## [Exercise instructions]
Please return each entry exactly as it appears, but not the pictures.

## [Data records]
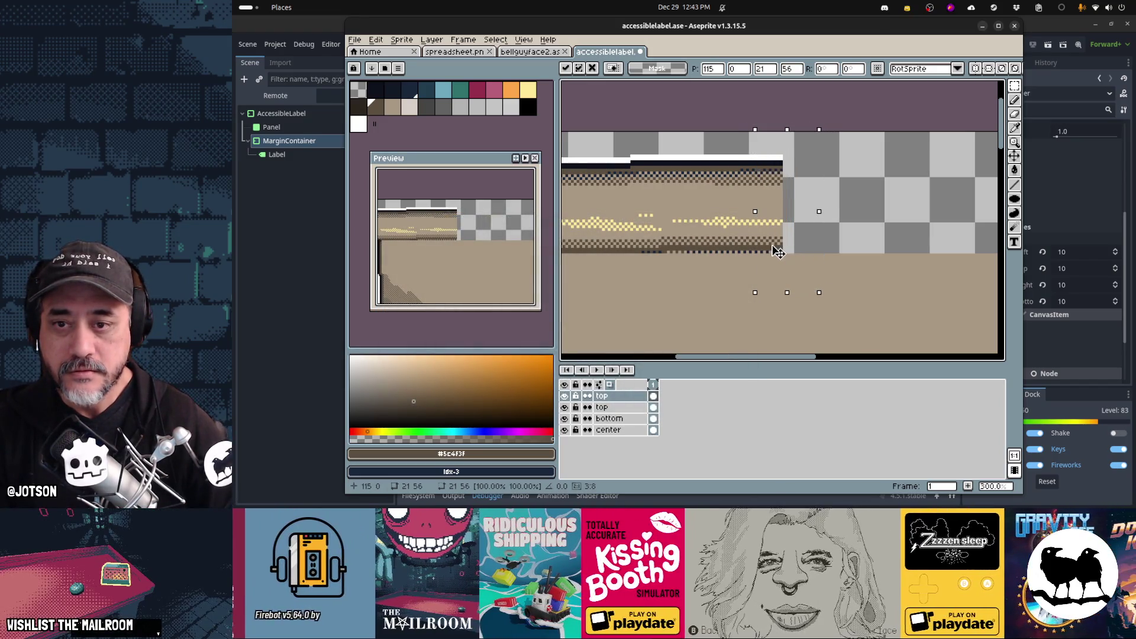
{"action": "left_click", "coordinate": [802, 147]}
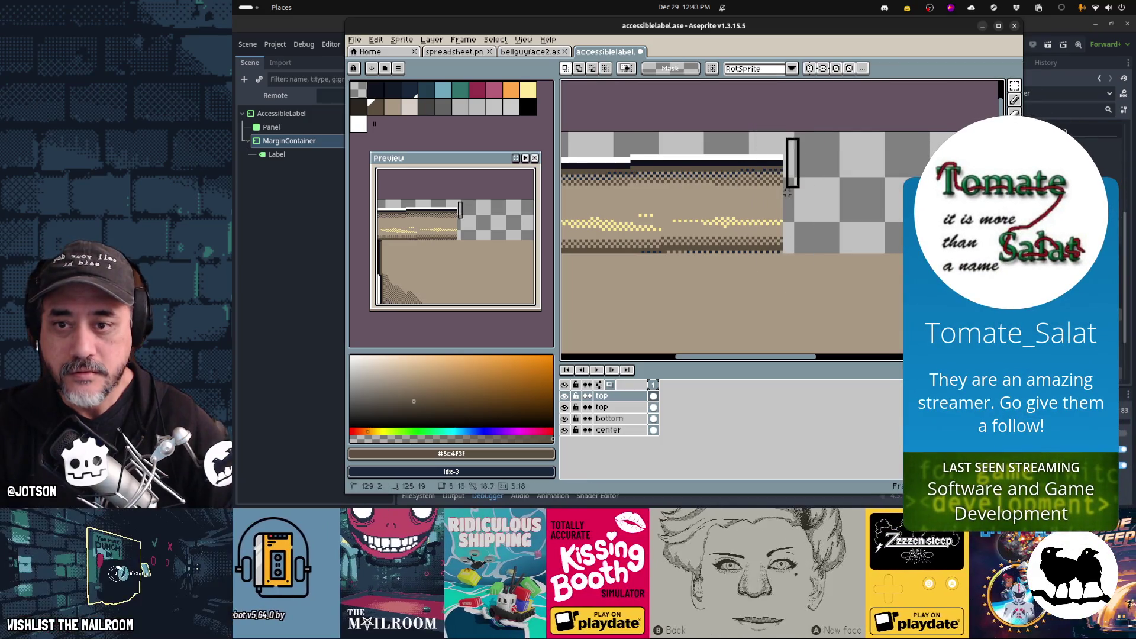
{"action": "left_click_drag", "start_coordinate": [785, 226], "coordinate": [740, 289]}
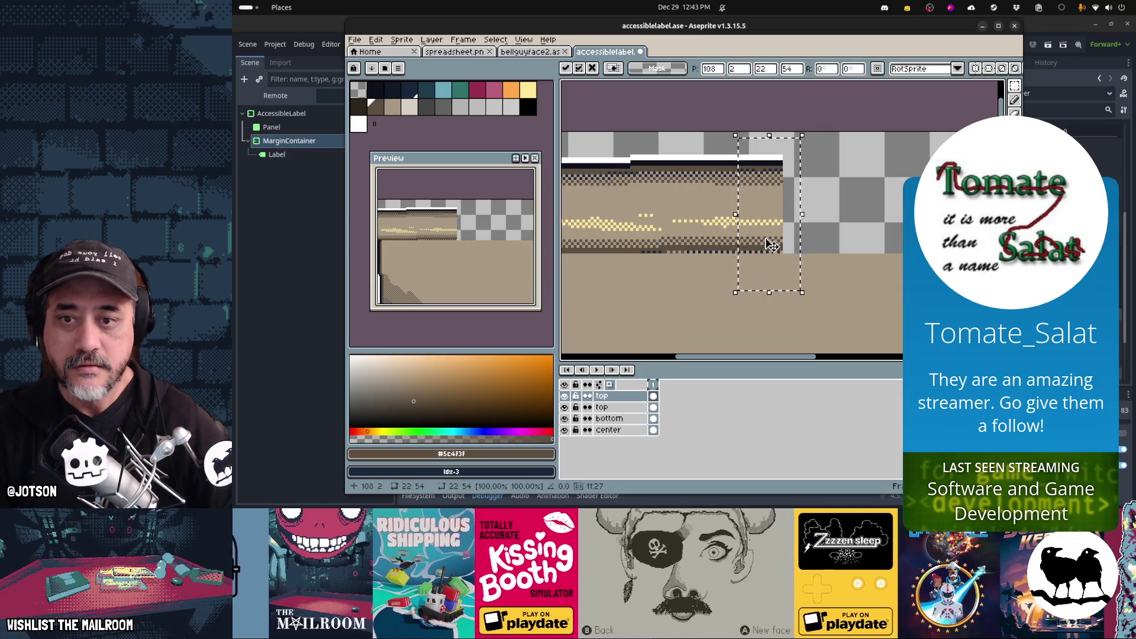
{"action": "mouse_move", "coordinate": [772, 247]}
{"action": "left_mouse_down"}
{"action": "mouse_move", "coordinate": [803, 247]}
{"action": "mouse_move", "coordinate": [786, 254]}
{"action": "left_mouse_up"}
{"action": "left_click", "coordinate": [663, 348]}
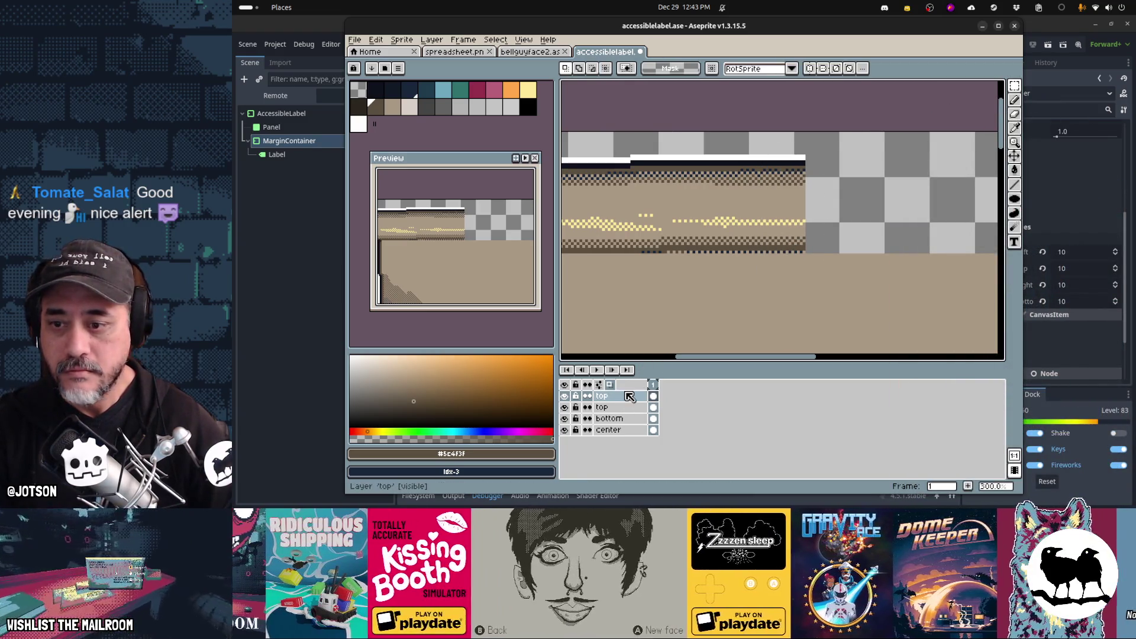
- Delete the duplicate top layer and slide the roller end right to close the gap
{"action": "right_click", "coordinate": [629, 397]}
{"action": "left_click", "coordinate": [656, 449]}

## [Reply to the task]
{"action": "left_click", "coordinate": [802, 147]}
{"action": "left_click_drag", "start_coordinate": [785, 226], "coordinate": [740, 289]}
{"action": "mouse_move", "coordinate": [772, 247]}
{"action": "left_mouse_down"}
{"action": "mouse_move", "coordinate": [803, 247]}
{"action": "mouse_move", "coordinate": [786, 254]}
{"action": "left_mouse_up"}
{"action": "left_click", "coordinate": [663, 348]}
- Delete the duplicate top layer and slide the roller end right to close the gap
{"action": "right_click", "coordinate": [629, 397]}
{"action": "left_click", "coordinate": [656, 449]}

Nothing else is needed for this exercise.